I mean, unlike in typical hard FP languages like Haskell or Elm, mutable state
is _rampant_ in your average Elixir app, it's just spread out across many
(global singleton) little processes. Only inside a process you're doing "true"
FP but given how small the average process is in scope, in practice the only
real big difference is that you can't to an `i++` style for loop. Oh no!

But once you leave the process boundary, and often even before it, all bets
are off. The amount of Elixir forum messages I've read that go "you can't do X
at that point, because Y hasn't completed yet" is nuts.

Eg you can't broadcast in a phoenix channel `join` because the channel hasn't
been fully initialized yet.
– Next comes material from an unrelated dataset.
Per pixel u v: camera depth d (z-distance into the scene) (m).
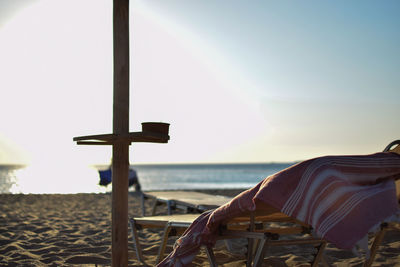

So you send yourself an :after_join message and do
the broadcast in there. I don't know about you but to me this feels a lot more
like C++ than like Haskell.

Or consider the library module Agent which is _exactly identical_ in semantics
to a global singleton variable in an OO/imperative language. It's just a blob
of data that you can get or set.

Now, I don't think any of these are disadvantages. I did mostly C# and
JavaScript before Elixir, so I'm used to the occasional mutable state flying
around.

But I'll never understand that people like Elixir _for being FP_. You just get
such a small subset of the usual advantages of FP that it feels like an
implementation detail. There's lots of advantages, but freedom from thinking
about state isn't one of them.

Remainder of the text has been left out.